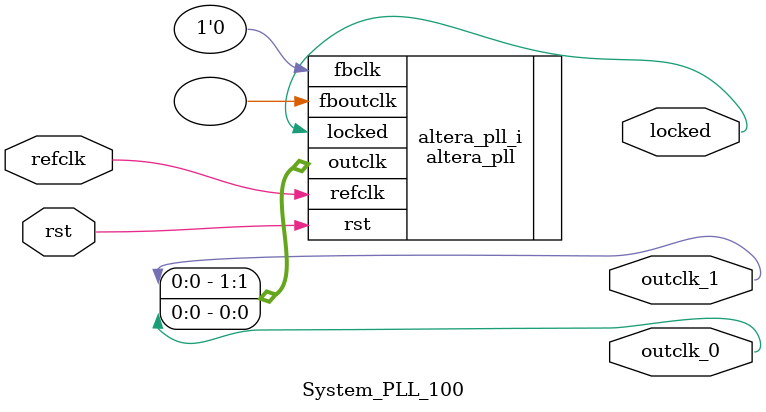
<source format=v>
`timescale 1 ps / 1 ps
module System_PLL_100 (
		input  wire  refclk,   //  refclk.clk
		input  wire  rst,      //   reset.reset
		output wire  outclk_0, // outclk0.clk
		output wire  outclk_1, // outclk1.clk
		output wire  locked    //  locked.export
	);

	altera_pll #(
		.fractional_vco_multiplier("false"),
		.reference_clock_frequency("50.0 MHz"),
		.operation_mode("direct"),
		.number_of_clocks(2),
		.output_clock_frequency0("100.000000 MHz"),
		.phase_shift0("0 ps"),
		.duty_cycle0(50),
		.output_clock_frequency1("100.000000 MHz"),
		.phase_shift1("-3000 ps"),
		.duty_cycle1(50),
		.output_clock_frequency2("0 MHz"),
		.phase_shift2("0 ps"),
		.duty_cycle2(50),
		.output_clock_frequency3("0 MHz"),
		.phase_shift3("0 ps"),
		.duty_cycle3(50),
		.output_clock_frequency4("0 MHz"),
		.phase_shift4("0 ps"),
		.duty_cycle4(50),
		.output_clock_frequency5("0 MHz"),
		.phase_shift5("0 ps"),
		.duty_cycle5(50),
		.output_clock_frequency6("0 MHz"),
		.phase_shift6("0 ps"),
		.duty_cycle6(50),
		.output_clock_frequency7("0 MHz"),
		.phase_shift7("0 ps"),
		.duty_cycle7(50),
		.output_clock_frequency8("0 MHz"),
		.phase_shift8("0 ps"),
		.duty_cycle8(50),
		.output_clock_frequency9("0 MHz"),
		.phase_shift9("0 ps"),
		.duty_cycle9(50),
		.output_clock_frequency10("0 MHz"),
		.phase_shift10("0 ps"),
		.duty_cycle10(50),
		.output_clock_frequency11("0 MHz"),
		.phase_shift11("0 ps"),
		.duty_cycle11(50),
		.output_clock_frequency12("0 MHz"),
		.phase_shift12("0 ps"),
		.duty_cycle12(50),
		.output_clock_frequency13("0 MHz"),
		.phase_shift13("0 ps"),
		.duty_cycle13(50),
		.output_clock_frequency14("0 MHz"),
		.phase_shift14("0 ps"),
		.duty_cycle14(50),
		.output_clock_frequency15("0 MHz"),
		.phase_shift15("0 ps"),
		.duty_cycle15(50),
		.output_clock_frequency16("0 MHz"),
		.phase_shift16("0 ps"),
		.duty_cycle16(50),
		.output_clock_frequency17("0 MHz"),
		.phase_shift17("0 ps"),
		.duty_cycle17(50),
		.pll_type("General"),
		.pll_subtype("General")
	) altera_pll_i (
		.rst		(rst),
		.outclk		({outclk_1, outclk_0}),
		.locked		(locked),
		.fboutclk	( ),
		.fbclk		(1'b0),
		.refclk		(refclk)
	);
endmodule

</source>
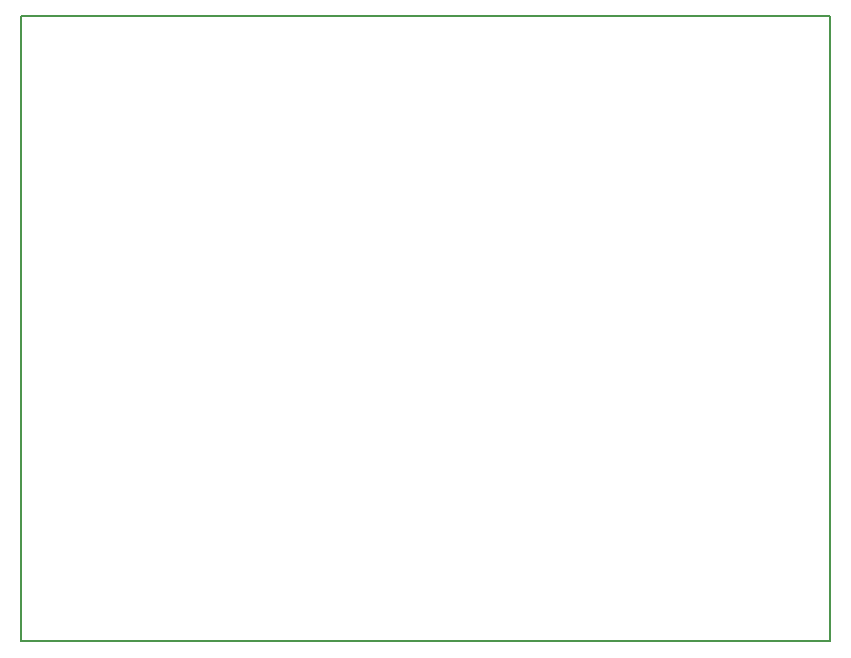
<source format=gko>
G04 #@! TF.FileFunction,Profile,NP*
%FSLAX46Y46*%
G04 Gerber Fmt 4.6, Leading zero omitted, Abs format (unit mm)*
G04 Created by KiCad (PCBNEW 4.0.4-stable) date 11/20/17 17:19:46*
%MOMM*%
%LPD*%
G01*
G04 APERTURE LIST*
%ADD10C,0.100000*%
%ADD11C,0.150000*%
G04 APERTURE END LIST*
D10*
D11*
X109220000Y-91630500D02*
X177673000Y-91630500D01*
X109220000Y-144589500D02*
X109220000Y-91630500D01*
X112776000Y-144589500D02*
X109220000Y-144589500D01*
X177673000Y-144589500D02*
X112776000Y-144589500D01*
X177673000Y-91630500D02*
X177673000Y-144589500D01*
M02*

</source>
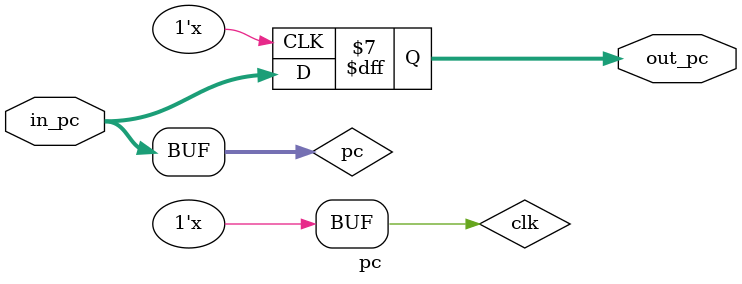
<source format=v>
module pc(in_pc, out_pc);

  input [31:0]in_pc;
  reg [31:0]pc = 0;
  reg clk = 0;
  output [31:0]out_pc;

  always
  begin
    #10;
    clk=~clk;
  end

  always@(in_pc)
  begin
    pc = in_pc;
  end

  always@(posedge clk)
  begin
    out_pc = pc;
  end

endmodule
</source>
──────
_What the task asks_: Skip every line before the one containing "always@(in_pc)". Retype that line and the rest through the last one exactly as they stand in the listing.

_Solved problem_:
  always@(in_pc)
  begin
    pc = in_pc;
  end

  always@(posedge clk)
  begin
    out_pc = pc;
  end

endmodule
</source>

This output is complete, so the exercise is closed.